Pero otra parte de mí está insatisfecha con este despido. Mis visiones inducidas por drogas poseían una cualidad mítica y arquetípica de la que mis sueños carecen. Las visiones no parecían absurdas y sin sentido, como la mayoría de mis sueños, pero casi demasiado significativas. Parecían demasiado ingeniosas, demasiado cargadas de significado metafórico y metafísico, para ser los productos de mi insignificante cerebro personal. Sentí como si hubiera dejado atrás mi mente individual y viajado a otro reino mucho más expansivo. Alexander claramente siente lo mismo acerca de sus visiones.

En su mayor parte, soy un materialista duro, pero mi experiencia -y la de Alexander y otros- me hace sospechar que nuestras mentes tienen profundidades inexploradas que la ciencia convencional no puede comprender. Y aunque he abandonado a regañadientes mi teología deidad- neurótica, tengo un sentido permanente de la rareza e improbabilidad profunda de la realidad. Lo que dijo William James en Varieties sigue siendo cierto:

«Nuestra consciencia normal de la vigilia, la conciencia racional como la llamamos, no es sino un tipo especial de conciencia, mientras que todo a su alrededor, separado de ella por la película de las pantallas, caen en formas potenciales de conciencia totalmente diferentes. Sospechando su existencia, pero aplicando el estímulo requerido, y en un tacto están allí en toda su integridad… Ninguna cuenta del universo en su totalidad puede ser final que deje estas otras formas de conciencia totalmente despreciadas… Ellas prohíben nuestro prematuro cierre de cuentas con la realidad».

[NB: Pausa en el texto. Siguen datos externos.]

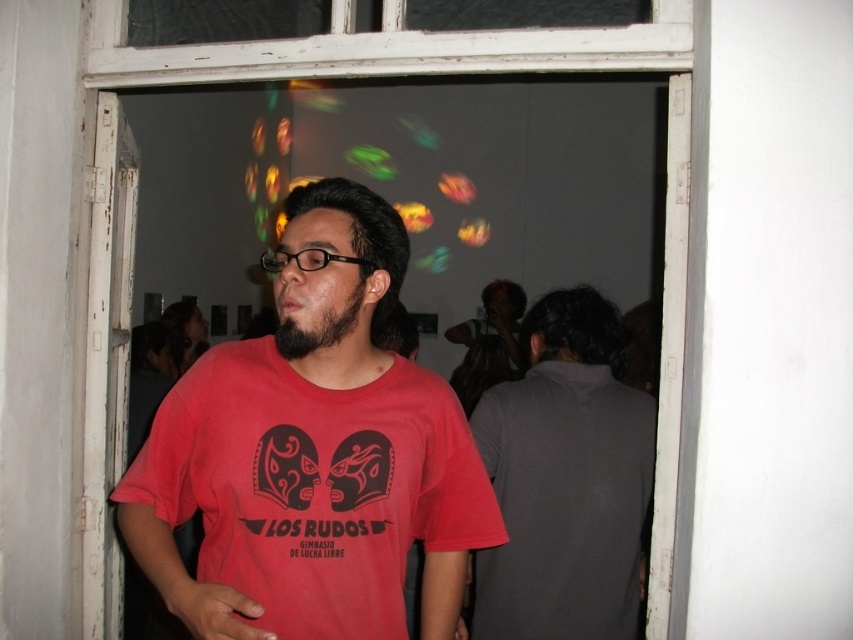
Question: Considering the real-world distances, which object is farthest from the transparent glass window at upper center?

Choices:
 (A) matte red t-shirt at center
 (B) dark gray shirt at right
 (C) black fuzzy beard at center

Answer: (C)

Question: Is matte red t-shirt at center behind dark gray shirt at right?

Choices:
 (A) no
 (B) yes

Answer: (A)

Question: Which object is the farthest from the dark gray shirt at right?

Choices:
 (A) transparent glass window at upper center
 (B) black fuzzy beard at center

Answer: (B)

Question: Does dark gray shirt at right appear over transparent glass window at upper center?

Choices:
 (A) no
 (B) yes

Answer: (A)

Question: Which point is farther from the camera taking this photo?

Choices:
 (A) (677, 216)
 (B) (289, 484)
 (C) (310, 332)
 (D) (534, 621)

Answer: (D)

Question: Is dark gray shirt at right wider than transparent glass window at upper center?

Choices:
 (A) no
 (B) yes

Answer: (A)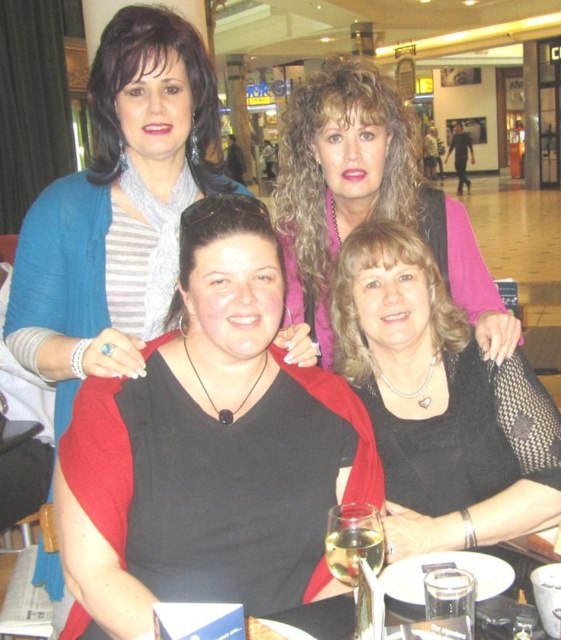
You are a photographer trying to focus on the black matte shirt at center. Based on the coordinates provided, where should you aim your camera lens?

The black matte shirt at center is located at coordinates point (x=218, y=435), so you should aim your camera lens at that point to focus on it.

You are a photographer trying to adjust the lighting for a group photo. You notice the black matte shirt at center and the matte pink sweater at upper center. Which object is positioned to the left of the other?

The black matte shirt at center is to the left of the matte pink sweater at upper center.

You are a photographer trying to capture the best shot of the group. You notice the black matte shirt at center and the black matte dress at center are overlapping. Which one is covering part of the other?

The black matte shirt at center is positioned under the black matte dress at center, so the dress is covering part of the shirt.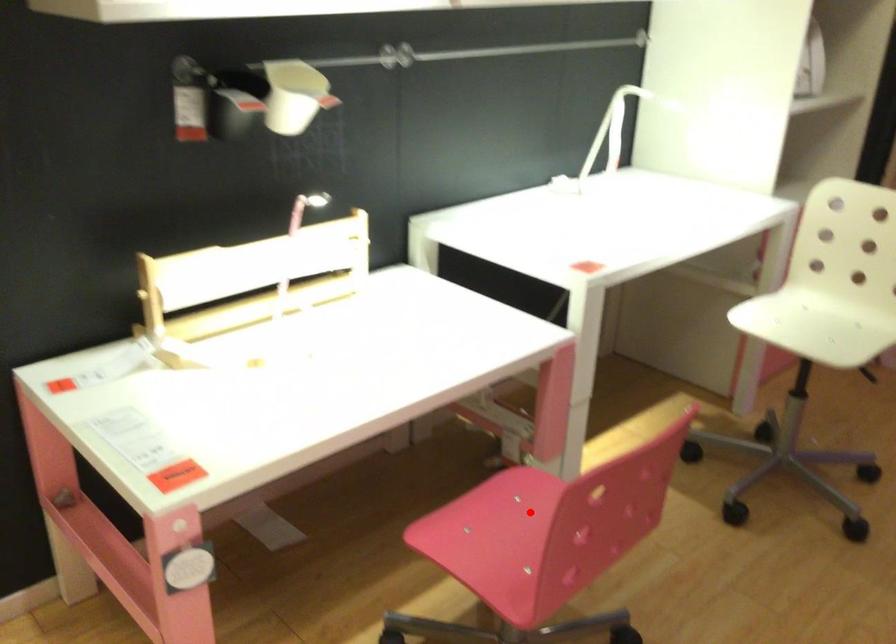
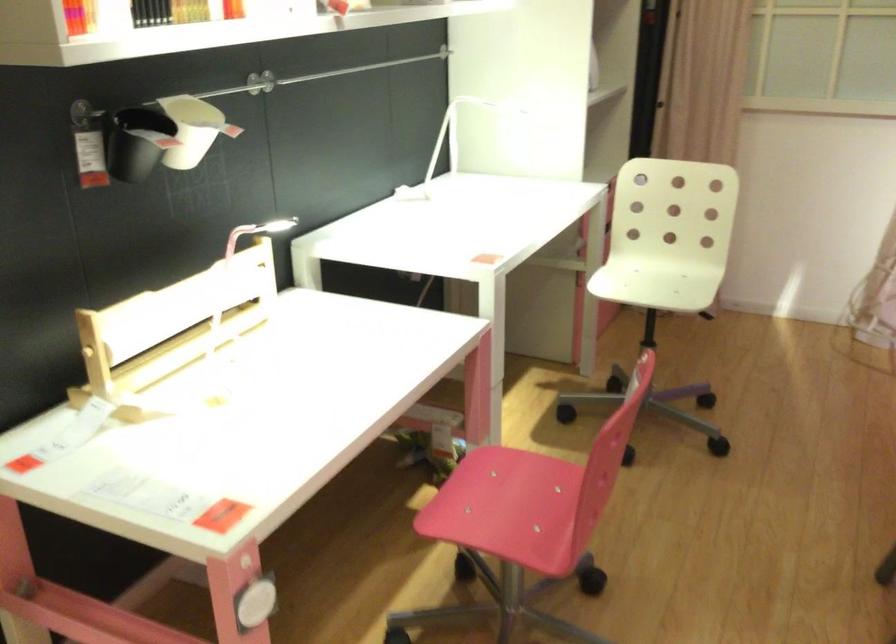
Find the pixel in the second image that matches the highlighted location in the first image.

(511, 482)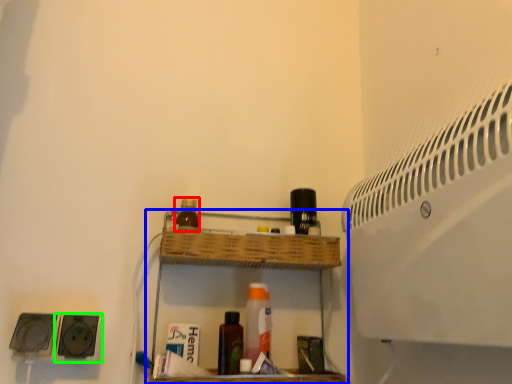
Question: Which object is positioned closest to bottle (highlighted by a red box)? Select from shelf (highlighted by a blue box) and speaker (highlighted by a green box).

Choices:
 (A) shelf
 (B) speaker

Answer: (A)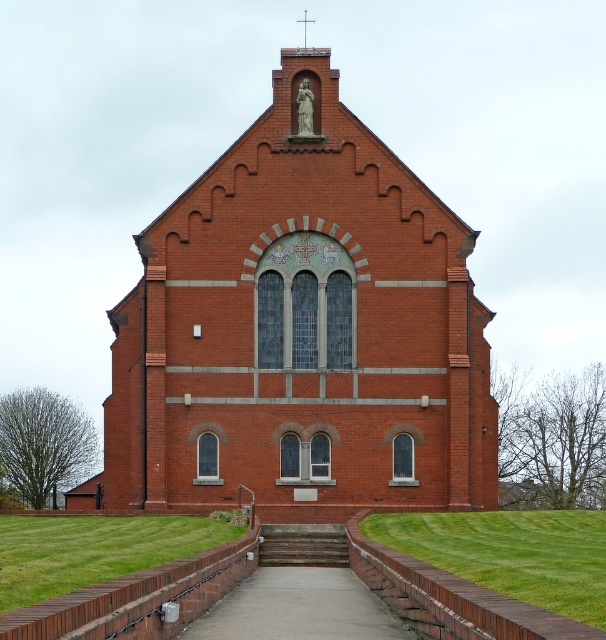
You are standing in front of the church and want to place a small flowerpot on the concrete at center. Can you place it directly below the red brick church at center?

Yes, because the red brick church at center is above the concrete at center, so placing the flowerpot on the concrete at center would be directly below the church.

You are standing at a certain distance from the red brick church at center. If you want to take a photo that captures the entire facade of the church without any cropping, what is the minimum distance you should maintain from the church?

To capture the entire facade of the red brick church at center in a single photo without cropping, you should maintain a minimum distance of approximately 290.32 feet from the church.

You are standing at the bottom of the wooden stairs at center leading to the red brick church at center. Which direction should you walk to reach the church entrance?

The red brick church at center is positioned over the wooden stairs at center, so you should walk upwards along the wooden stairs at center to reach the church entrance.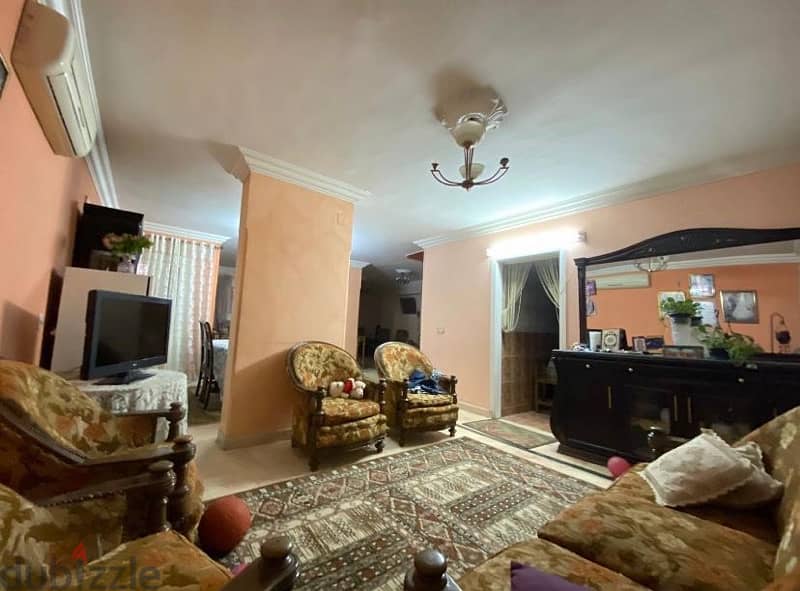
Where is `television`? television is located at coordinates (114, 322).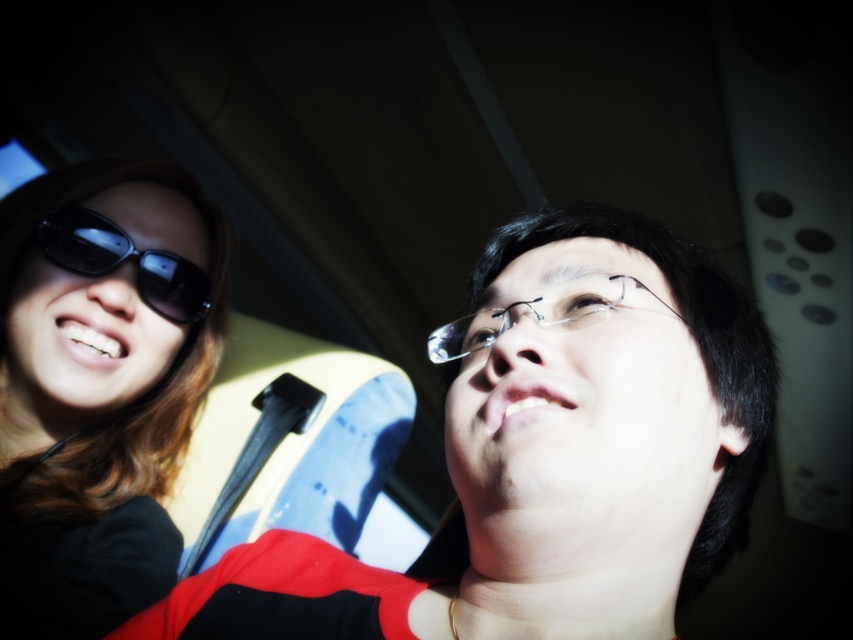
Question: Among these points, which one is farthest from the camera?

Choices:
 (A) (91, 237)
 (B) (49, 268)
 (C) (552, 312)

Answer: (A)

Question: Which object is closer to the camera taking this photo?

Choices:
 (A) matte black sunglasses at upper left
 (B) matte black sunglasses at left

Answer: (A)

Question: Is sunglasses at left positioned before matte black sunglasses at left?

Choices:
 (A) yes
 (B) no

Answer: (A)

Question: From the image, what is the correct spatial relationship of matte black sunglasses at upper left in relation to sunglasses at left?

Choices:
 (A) left
 (B) right

Answer: (B)

Question: Which object appears closest to the camera in this image?

Choices:
 (A) matte black sunglasses at upper left
 (B) clear plastic glasses at center
 (C) sunglasses at left
 (D) matte black sunglasses at left

Answer: (A)

Question: Is sunglasses at left smaller than matte black sunglasses at left?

Permítame preguntarle a los escépticos esto: Si los científicos inventaran una tecnología -un dispositivo de estimulación del cerebro o de drogas- que pudiera inducir con seguridad una experiencia mística, ¿no aprovecharía esa oportunidad? ¿No le gustaría ver el cielo, aunque no crea en él?

(*Después de escucharme describir los efectos de esta droga, el psicólogo de Harvard, John Halpern, una autoridad en psicodélicos, adivinó que era 3-quinuclidin-3-il bencilato, de otro modo conocido BZ, o un análogo del mismo. BZ es un potente alucinógeno desarrollado como un químico «incapacitante» por el Ejército de los EE.UU. en la década de 1950. Aunque al parecer BZ nunca fue desplegado, el ejército almacenó latas de la droga por lo menos a principios de los años 70, cuando el presidente Richard Nixon ordenó que los arsenales fueran destruidos. Sea cual fuere la droga que tomé, no la recomiendo).